Developing markets, brand strategies and sales is a fascinating occupation. However, I always wanted to explore the producer aspect of the wine industry. You know, it’s easy to make bad comments about a wine but much harder to make good wine on a yearly basis! I also felt the desire of understanding even better the challenges and joys of a wine grower! In 2016, I started with a small field blend plot in Wachau, near Dürnstein, resulting in the “700 vines w”, always putting a focus on organic cultivation and low intervention in the vineyards and cellar….

I love unmasked wines! Over the years, the Wabi-Sabi project expanded by cooperating with wine grower friends and sourcing grapes from other plots in the Wachau and elsewhere in Austrian wine regions. This allows me to explore the character of other varieties, terroirs and conditions in Austria. For me the biggest influence on wine is the human being impact, harvest timing and grape handling in the first 3-4 days after harvest. The less you influence the grapes and juice in the first days, the more they will show their true nature, no matter if there are edges or imperfections! It's what really makes them beautiful, just like in the Zen of the “Wabi-Sabi”.

How do you see Wine changing in the next 20 years considering factors of climate change​

Climate change is here, no doubt, but there are lot of ways to deal with it. In my view, an organic or biodynamic cultivation is one of the most promising ways to do so. If you care for your soils and vines
and bring them into a natural balance, they will be much more capable of overcoming weather extremes, such as drought or heavy rainfall. Plus, the grapes ripen earlier and at lower sugar levels,
minimizing risks and keeping the alcohol level low, yet at full ripeness and great acidity. Cover crops, canopy management, picking times, enhancing biodiversity, these are all factors you have to consider and master to your best abilities. It’s a lot of hard work in the vineyard but it’s gonna pay off in the long run! As for other predictable changes, I think the choice of locations, varieties and rootstocks will also be of growing importance.



What are your thoughts on Natural wine?
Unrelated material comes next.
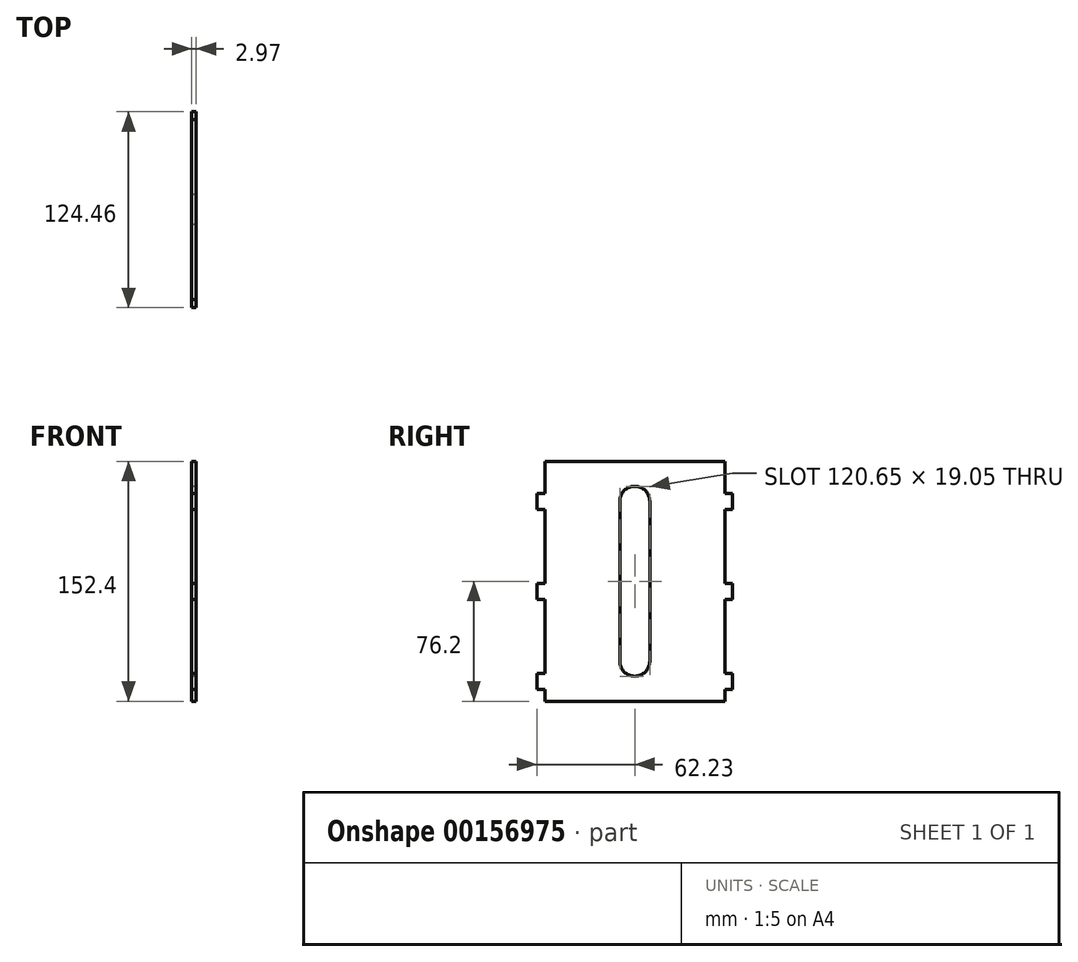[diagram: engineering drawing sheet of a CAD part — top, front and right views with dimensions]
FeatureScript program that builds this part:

What changes would you like to see within the segment

The biggest issue in my view, is a lack of definition here. What exactly are “natural wines”? Skin macerated? Pet-Nats? Aged in amphora? No added sulphites? I think we should move the focus from vinification and put it on the most important part, the vineyards. Everyone can skin ferment a white wine or age it in amphora (and more and more growers do that!) so the difference must lie in a holistic approach, with the nature in the first place. The better (the more in harmony with nature) you treat your soils and vines, the less you will have to interfere in the cellar. The challenge will be to communicate this to the consumers. We have to raise awareness for best practices in the vineyards and tell the consumer that low-intervention wines (as I prefer to call this “segment”) are living products and most importantly, products based on emotions. You have to be aware of the fact that these wines change constantly, that they present themselves differently based on your mood, the season, the occasion… We have to make sure people learn to understand those wines and the philosophy of the grower, the “why” more than the “how”.

What’s your favorite wine at the moment and which musician would it resemble to you?

I love the 'Red Love & Passion' Wabi Sabi sipping it while listening to the new Foo Fighters Waiting on a War…and the 726 vines w Wabi Sabi with Medicine at Midnight also from the Foo Fighters…


What advice would you give to aspiring Wine makers?

Do not try to follow trends and produce what “the market probably wants”. Find your own approach and produce honest wines. Most important: be patient! Vines need many years to express their true
potential so allow yourself a couple of years to find your path. Tell your story and let the consumers know how you feel. Look for good partnership and build on them. It is a give and take in our world
and especially in the wine world. There are always good years and bad years and only the good producers will remain successful over the years. I believe that the boomerang you throw will one day
return - the good one and the bad one!